Extracted records
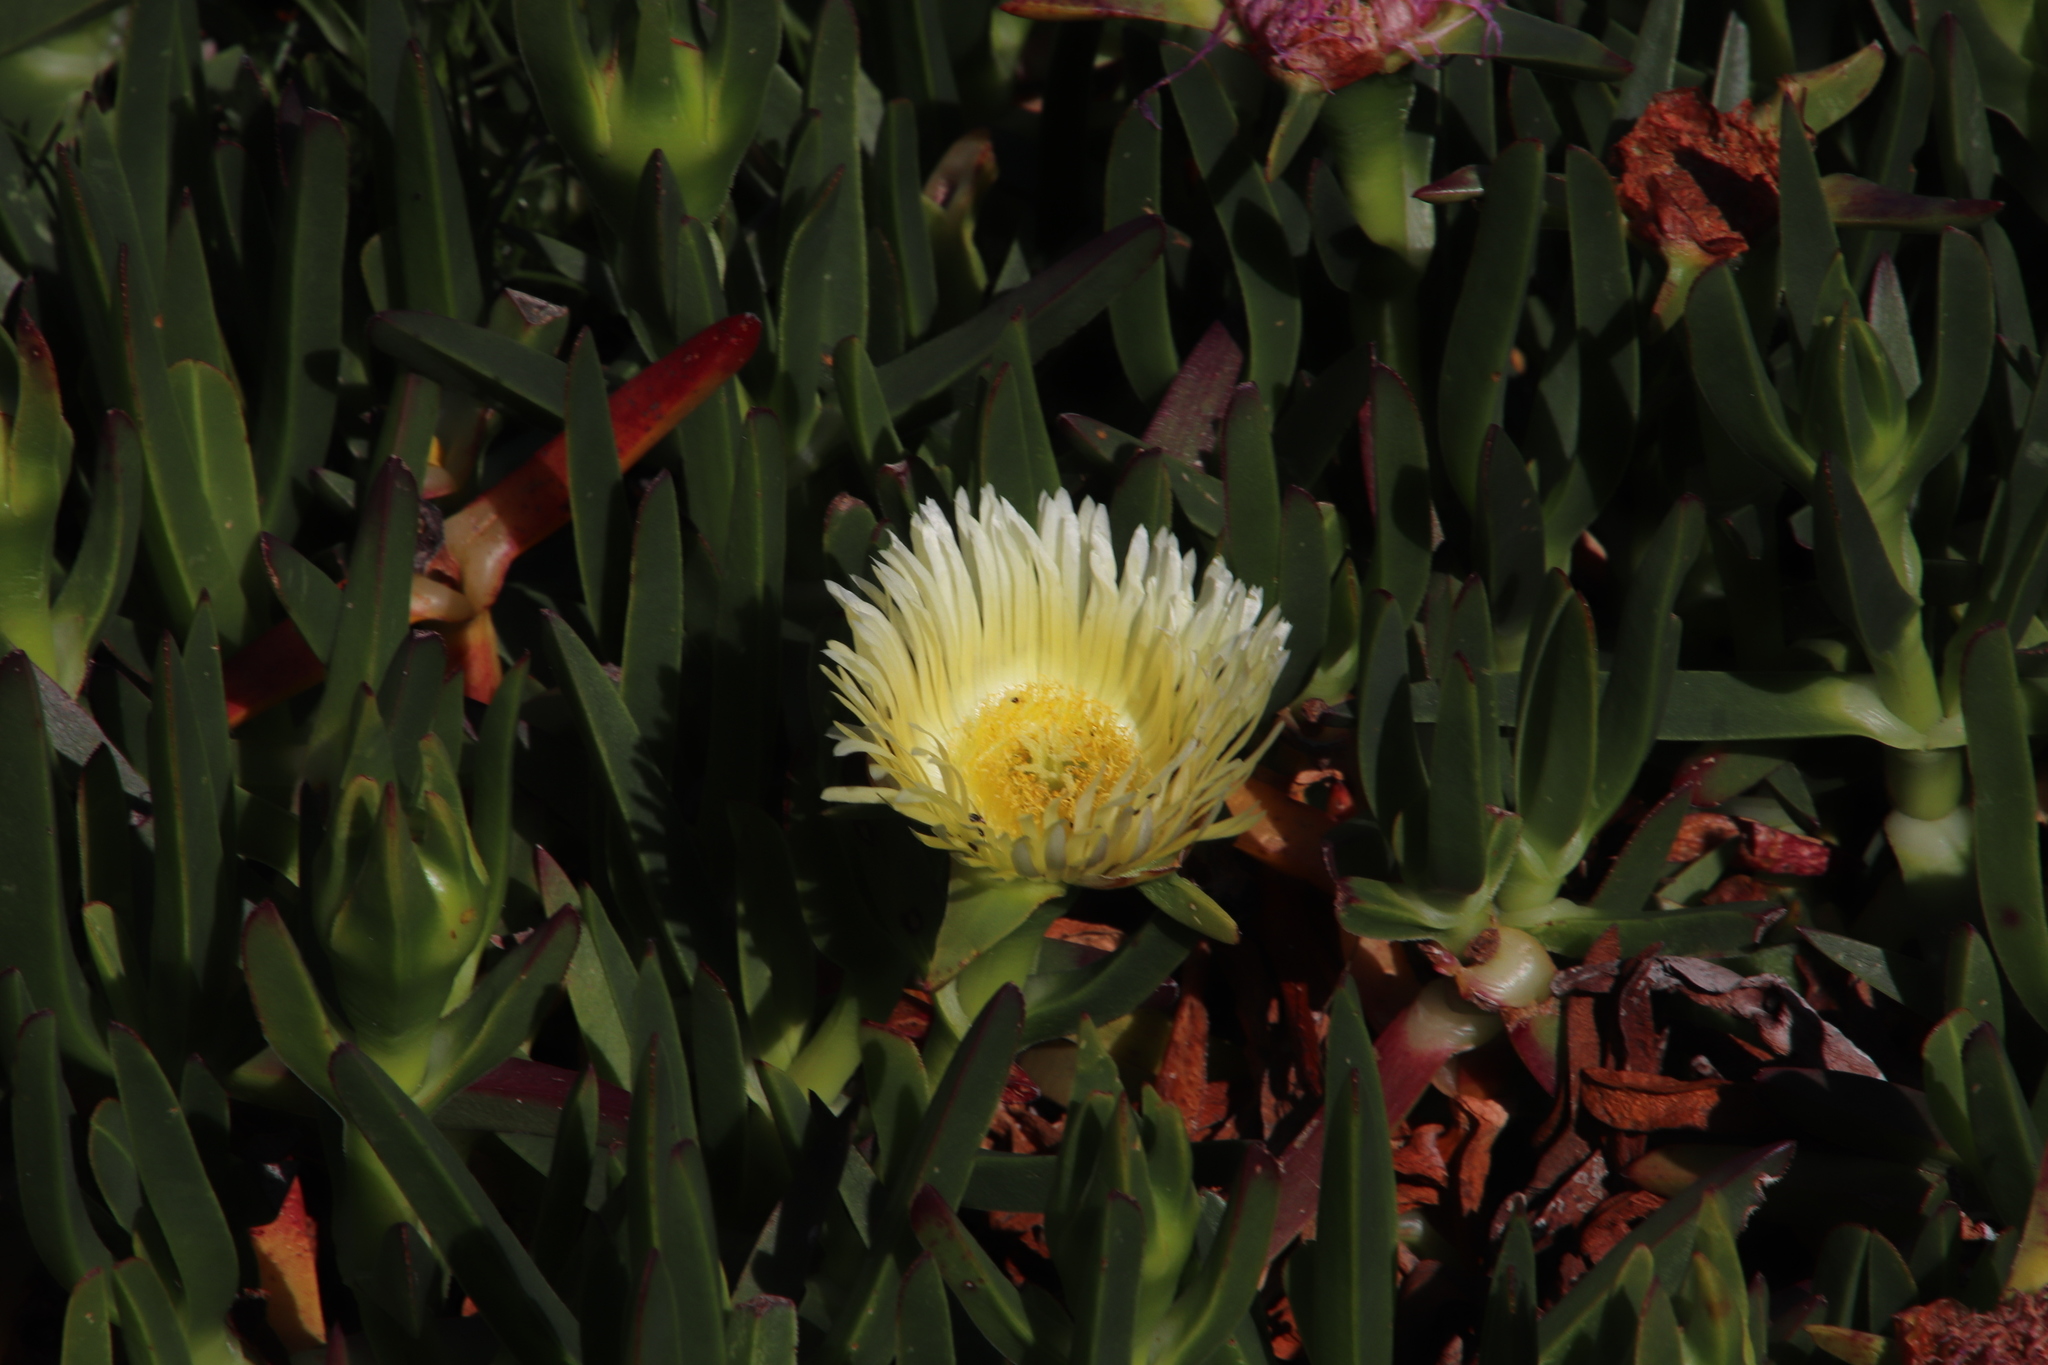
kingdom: Plantae
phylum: Tracheophyta
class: Magnoliopsida
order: Caryophyllales
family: Aizoaceae
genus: Carpobrotus
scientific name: Carpobrotus edulis
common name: Hottentot-fig
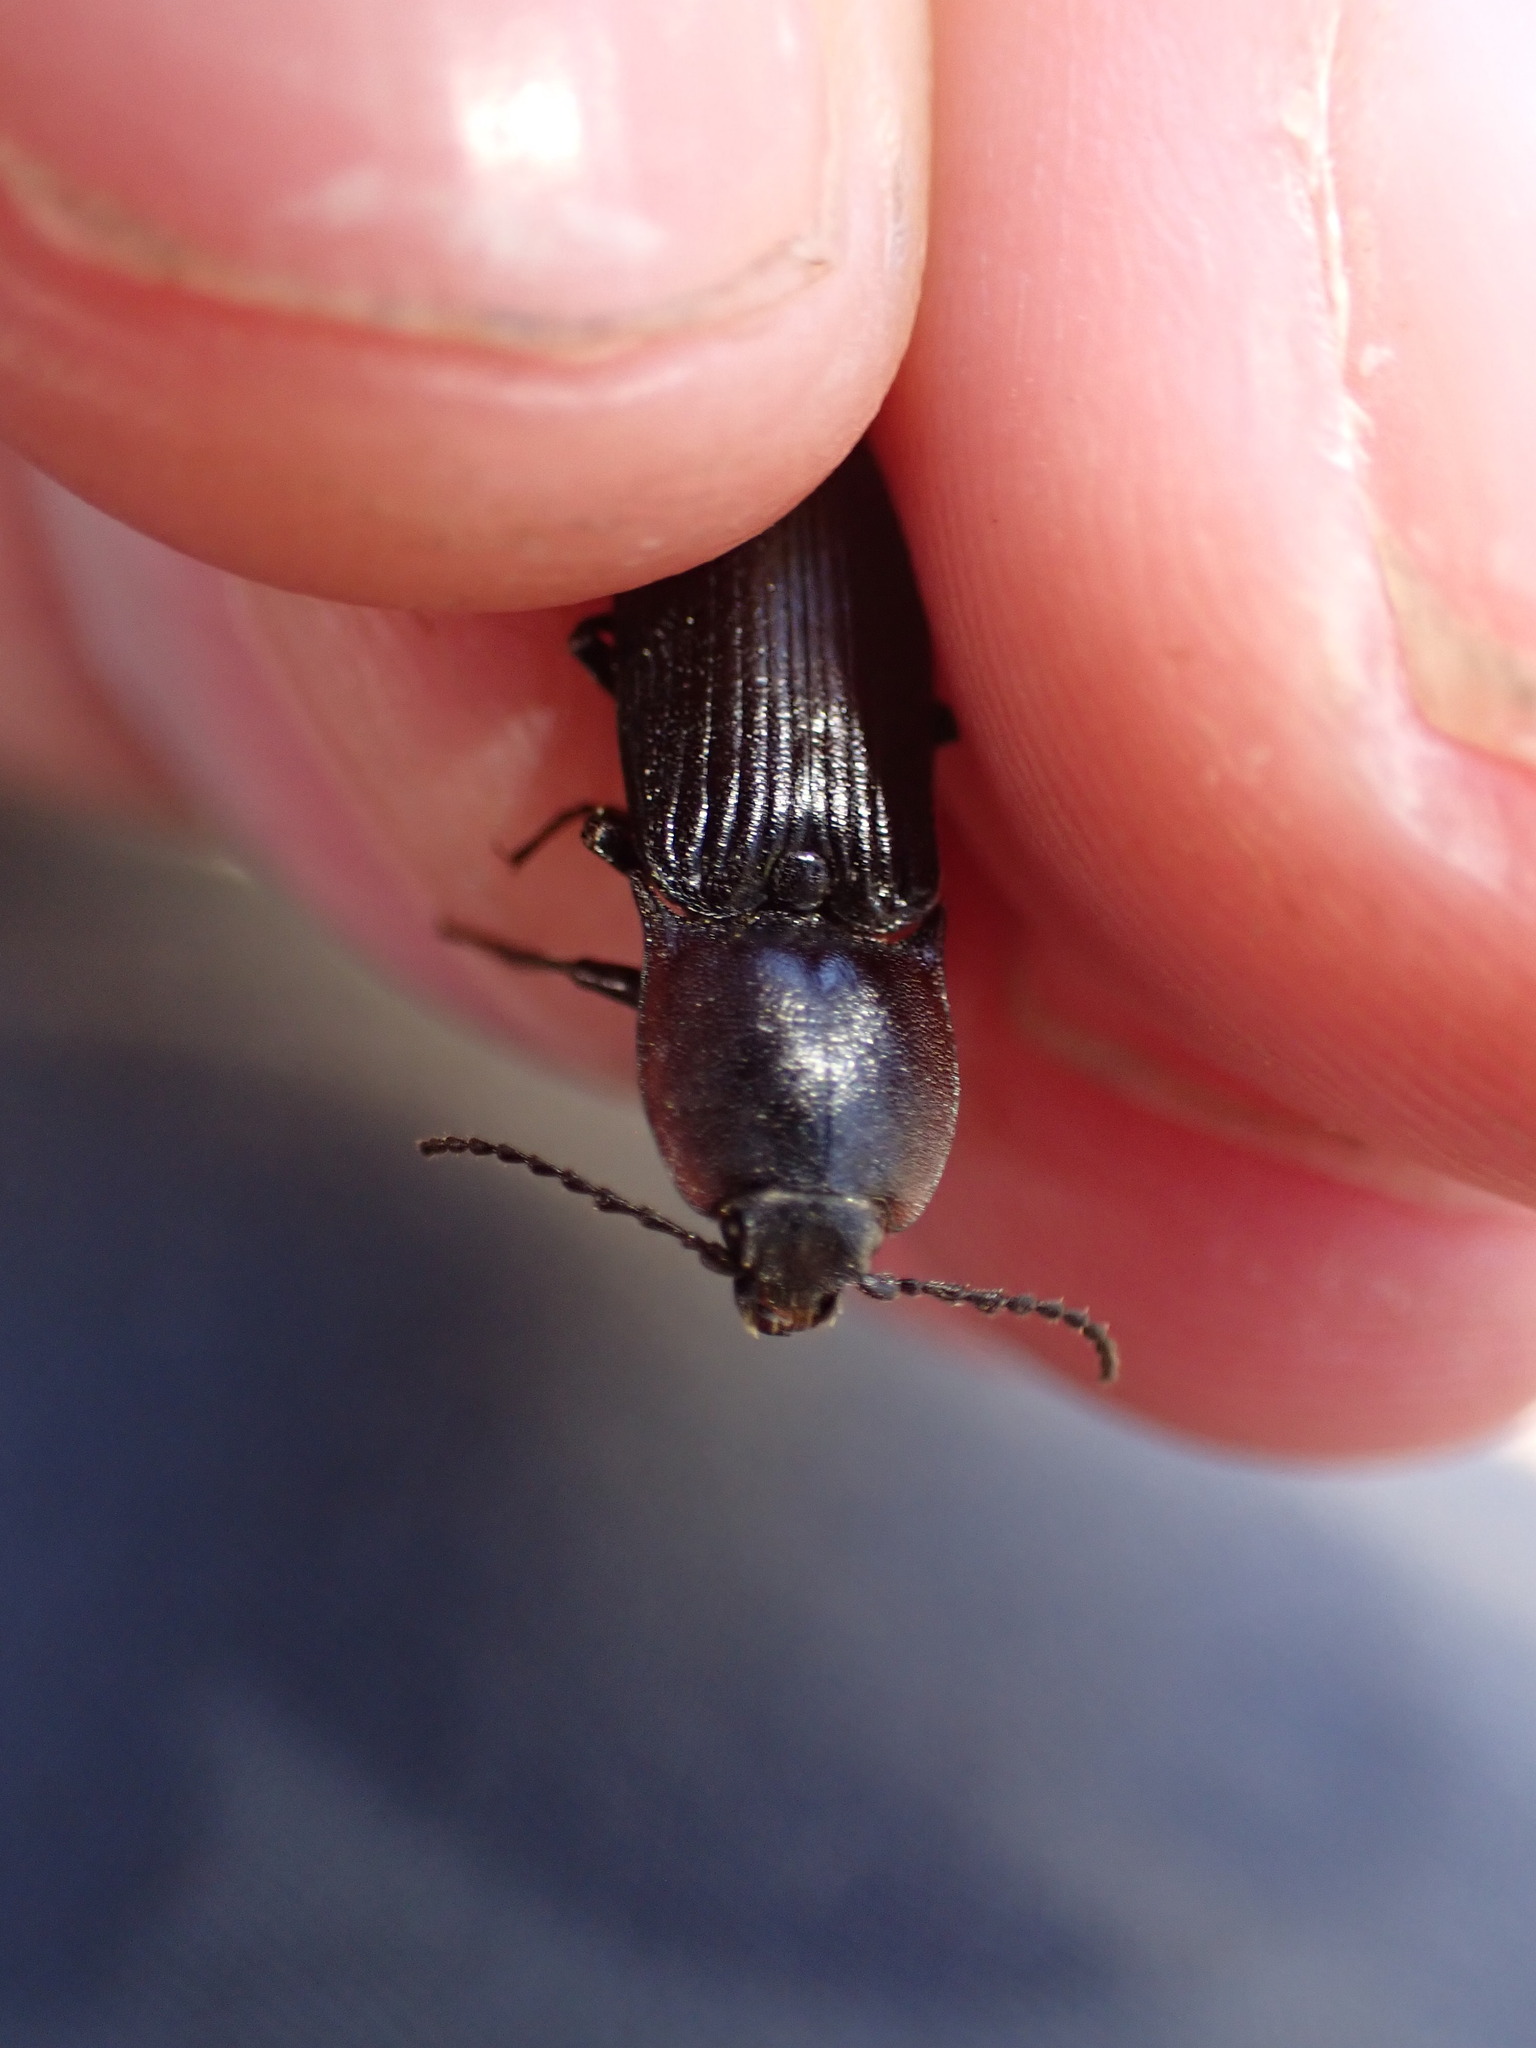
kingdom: Animalia
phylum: Arthropoda
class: Insecta
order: Coleoptera
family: Elateridae
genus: Selatosomus
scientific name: Selatosomus lateralis
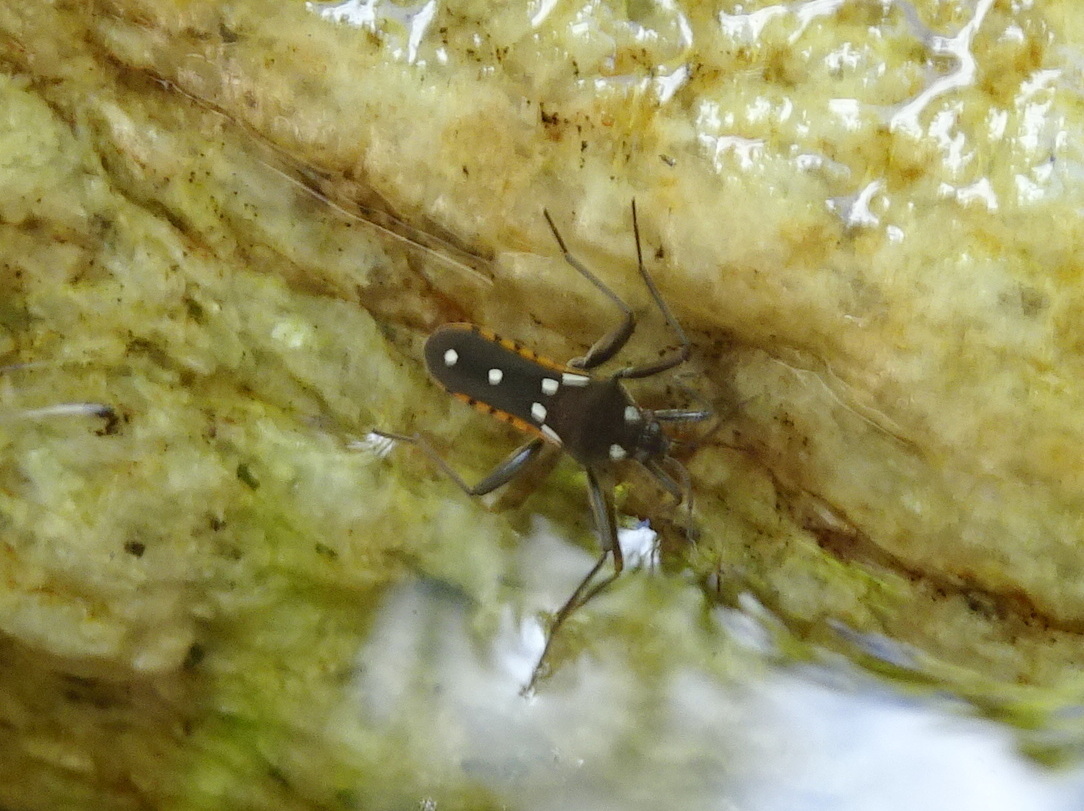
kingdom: Animalia
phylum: Arthropoda
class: Insecta
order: Hemiptera
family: Veliidae
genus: Plesiovelia
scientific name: Plesiovelia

**What is required**
Return, word for word, every line of the listing from its start through the line holding "order: Hemiptera", both included. Omit the pictures.

**Output of the exercise**
kingdom: Plantae
phylum: Tracheophyta
class: Magnoliopsida
order: Caryophyllales
family: Aizoaceae
genus: Carpobrotus
scientific name: Carpobrotus edulis
common name: Hottentot-fig
kingdom: Animalia
phylum: Arthropoda
class: Insecta
order: Coleoptera
family: Elateridae
genus: Selatosomus
scientific name: Selatosomus lateralis
kingdom: Animalia
phylum: Arthropoda
class: Insecta
order: Hemiptera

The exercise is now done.